Solstizio d’estate (fine scuola)

Il 15 giugno mi è stata consegnata la pagella che ha concluso la mia terza liceo, il mio primo anno quasi normale da quando sono al Carducci. Ovviamente ogni due o tre settimane qualche compagno spariva nel mistico mondo della quarantena, ma alla fine bisogna solo abituarsi, come siamo stati costretti a fare in due anni di Dad.
È stato un anno lungo, non so perché questo sia il primo aggettivo che mi viene in mente, forse potrà sembrare una qualità negativa, ma pensate alle maratone, più sono lunghe più il traguardo è una liberazione. Forse non vi ho convinti con questa metafora sportiva, ma spero il messaggio sia passato. Mi sono divertito e ci siamo divertiti tutti, anche se non è quello che ci viene chiesto a fine anno dai numerosi parenti: mai nessuno che ci chieda mai come siamo stati durante l’anno, a tutti basta che sulla pagella finale ci sia scritto a caratteri cubitali la stupenda parola: promosso.

Quando parlo di divertimento non mi riferisco solo alle partitelle abusive tra i banchi, c’è stato un periodo nel quale scorreva una strana sensazione dentro di noi, una forza che ci ha spinto a comunicare tra di noi e provare a cambiare un sistema che ci sta stretto da anni.

Il 7 febbraio il liceo Classico Carducci è stato occupato, dopo ben 19 anni, dagli studenti, ragazze e ragazzi, una settimana dove mi sono sentito parte portante della scuola e non più la pedina di un gioco programmato da altri.

Dopo la nostra presa di posizione  si sono mobilitate altre 25 scuole milanesi (licei Volta, Leonardo, Manzoni) e un grande numero in tutta Italia, come un tam tam, per fare passare dei messaggi: maggiori investimenti nella scuola, revisione di un sistema di valutazione ormai sorpassato e più tutela della salute mentale degli studenti. Queste sono alcune delle rivendicazioni che sono state portate nelle scuole.
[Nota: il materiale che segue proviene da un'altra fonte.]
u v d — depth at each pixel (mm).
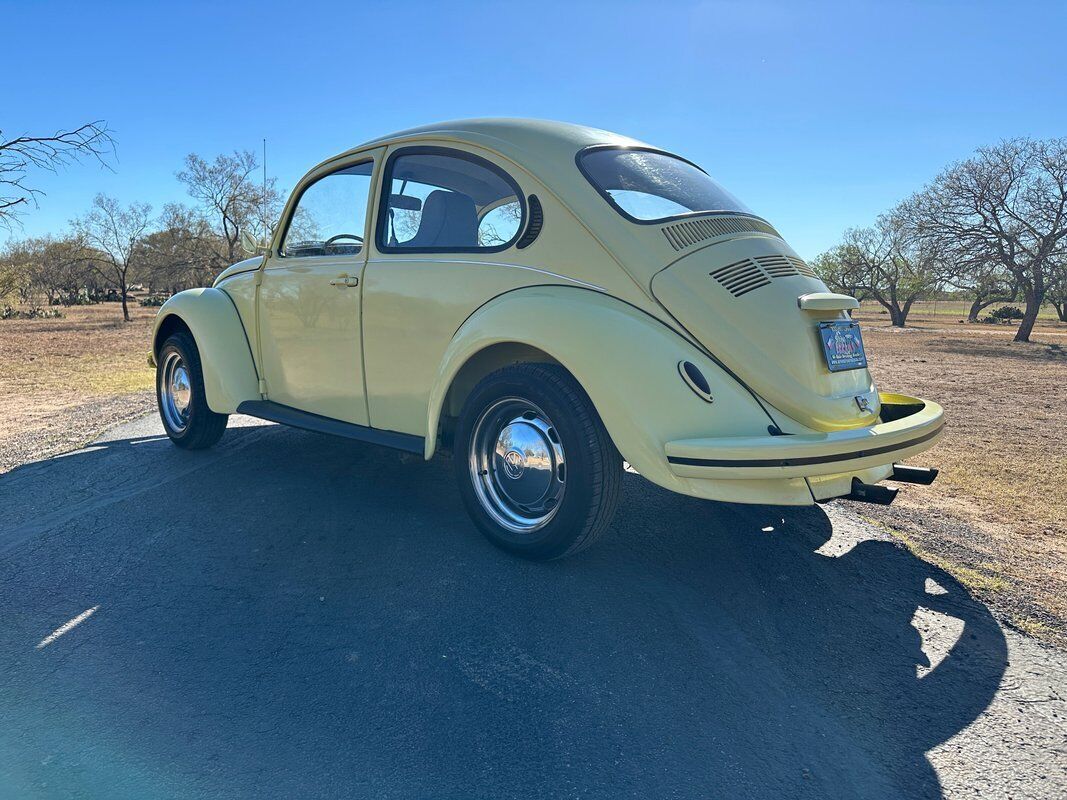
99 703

Ovviamente non è cambiato nulla, ma forse è normale che sia così, diventa una spinta per continuare a costruirsi una scuola che valorizzi ogni studente.
Io ne ho approfittato per entrare in molti licei e vederli dell’interno, scoprire tante altre realtà in edifici stupendi, come la scuola del Berchet, che ha un intero piano di animali imbalsamati; ho imparato ad apprezzare quei luoghi dove vivono e hanno vissuto altri studenti e studentesse, i loro segni sui muri o le scritte nei bagni. Quelle settimane sono state come una forte scossa di terremoto che ha aperto crepe nei rapporti  tra studenti e insegnanti, ma anche tra gli studenti stessi: non tutti hanno apprezzato quei momenti, alcuni infatti non hanno giudicato l’occupazione come il giusto metodo e questa cosa mi ha sorpreso, ma è stato interessante confrontarsi con idee diverse dalle mie.

Dopo mesi e mesi con l’avvicinarsi della fine della scuola quelle settimane sono diventati ricordi passati che generavano solo discussioni interminabili. Anche io ho sentito una sensazione di vuoto nel ricordare tutti quei momenti pieni di energia. Con la fine dell’anno nessuno aveva più voglia di pensarci ancora: c’era bisogno di divertirsi, urlare e conoscere nuove persone, infatti la sera del 7 giugno, come da tradizione, ci siamo trovati in massa sul Monte Stella a San Siro, studenti e studentesse di tutta Milano hanno riempito e abitato per tutta la collinetta. Il giorno dopo, con un’ora sola di sonno sulle spalle, abbiamo affrontato l’ultimo giorno e io, tra una versione di latino inventata e una verifica di fisica incredibilmente difficile sento di essere arrivato alla fine e sento ancora dentro un vuoto: ho voglia di ricominciare tutto da capo a settembre.